Problem to work on:
Could you restate the entries below word for word and leave the images out?

++++++++

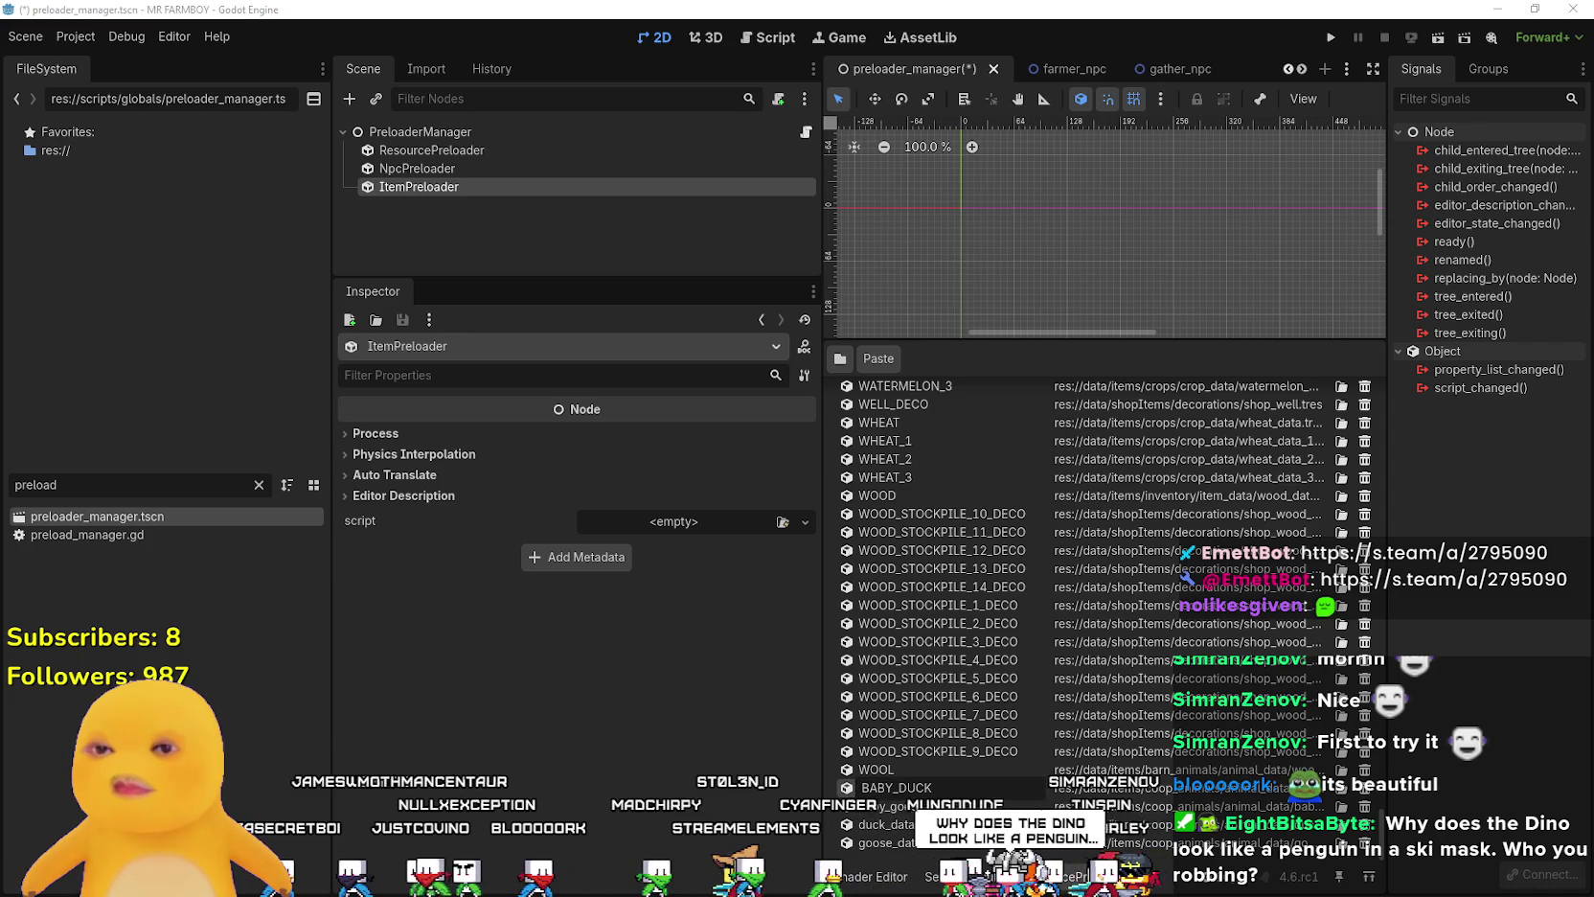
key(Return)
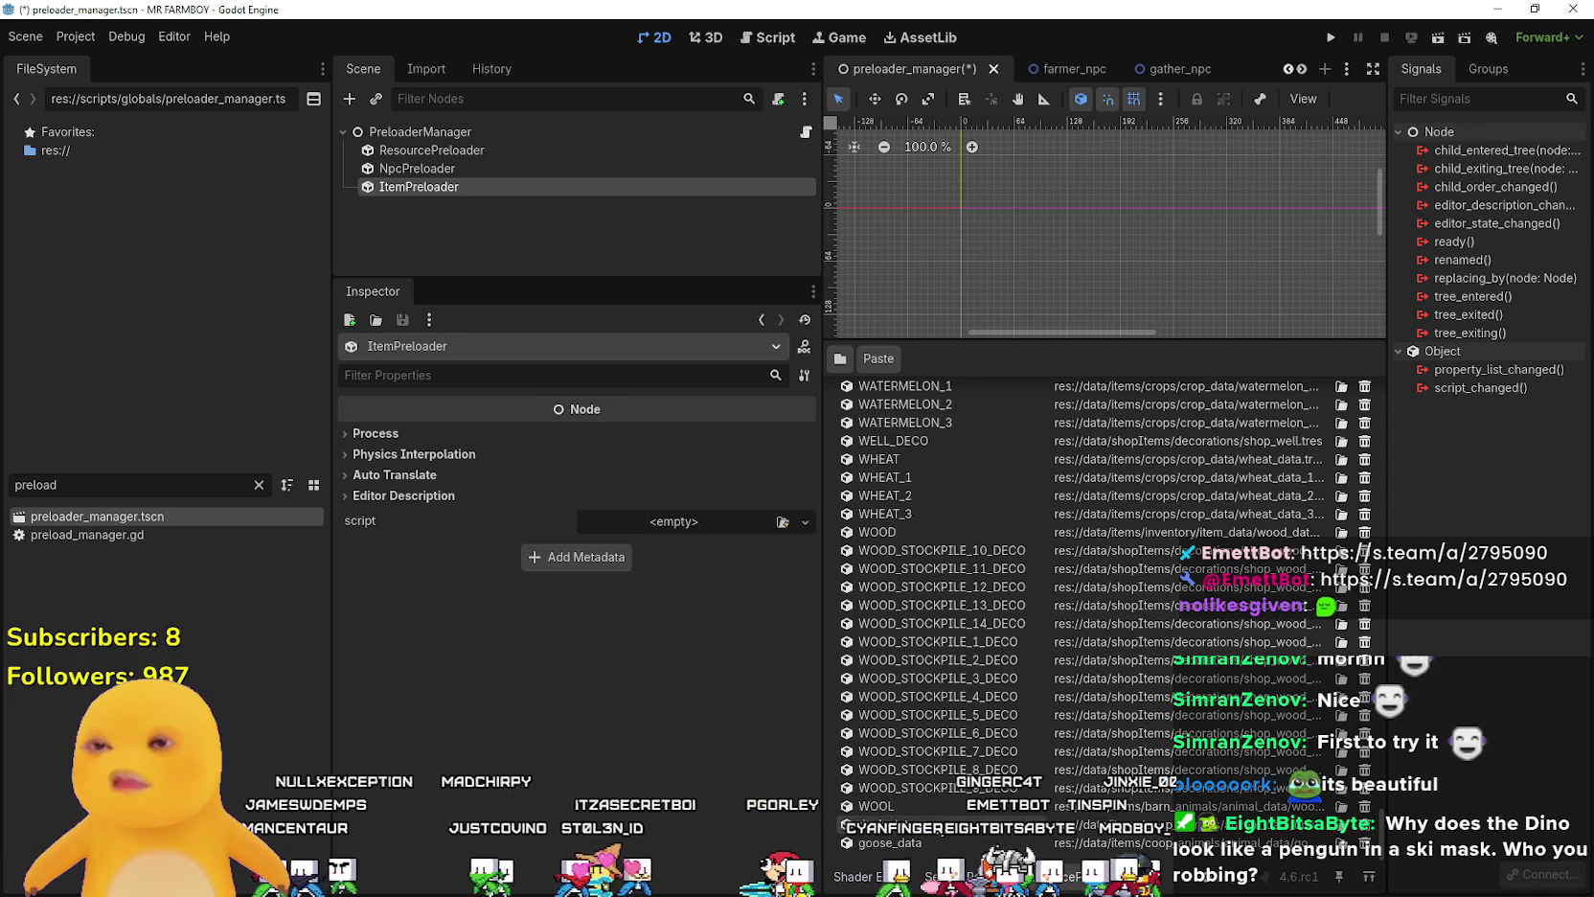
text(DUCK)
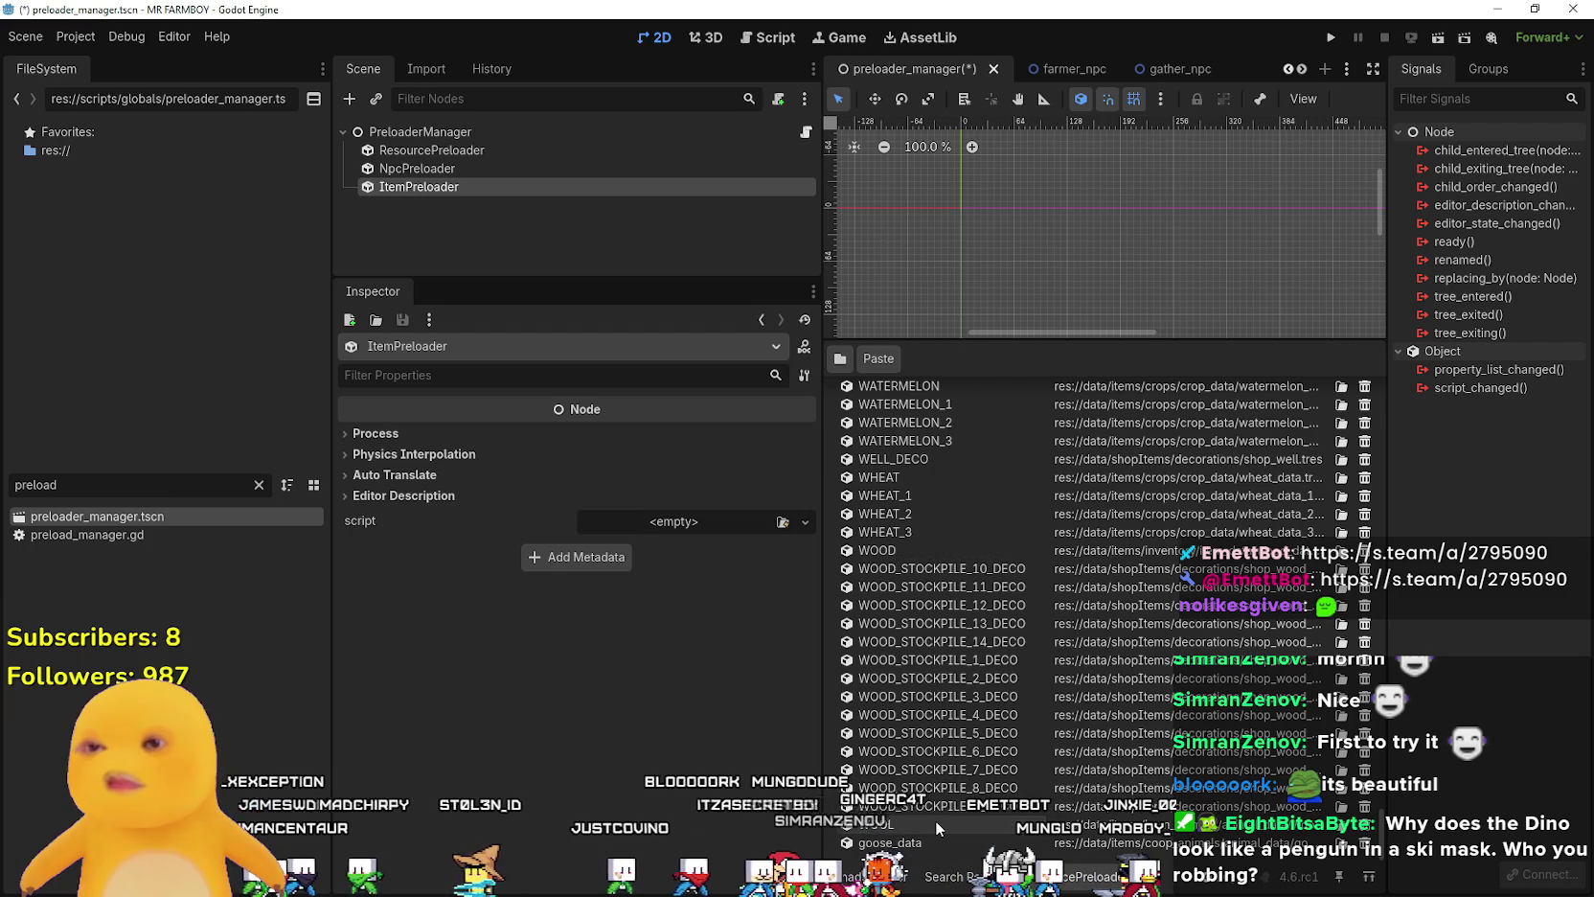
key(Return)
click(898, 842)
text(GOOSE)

++++++++

Written response:
key(Return)
text(DUCK)
key(Return)
click(898, 842)
text(GOOSE)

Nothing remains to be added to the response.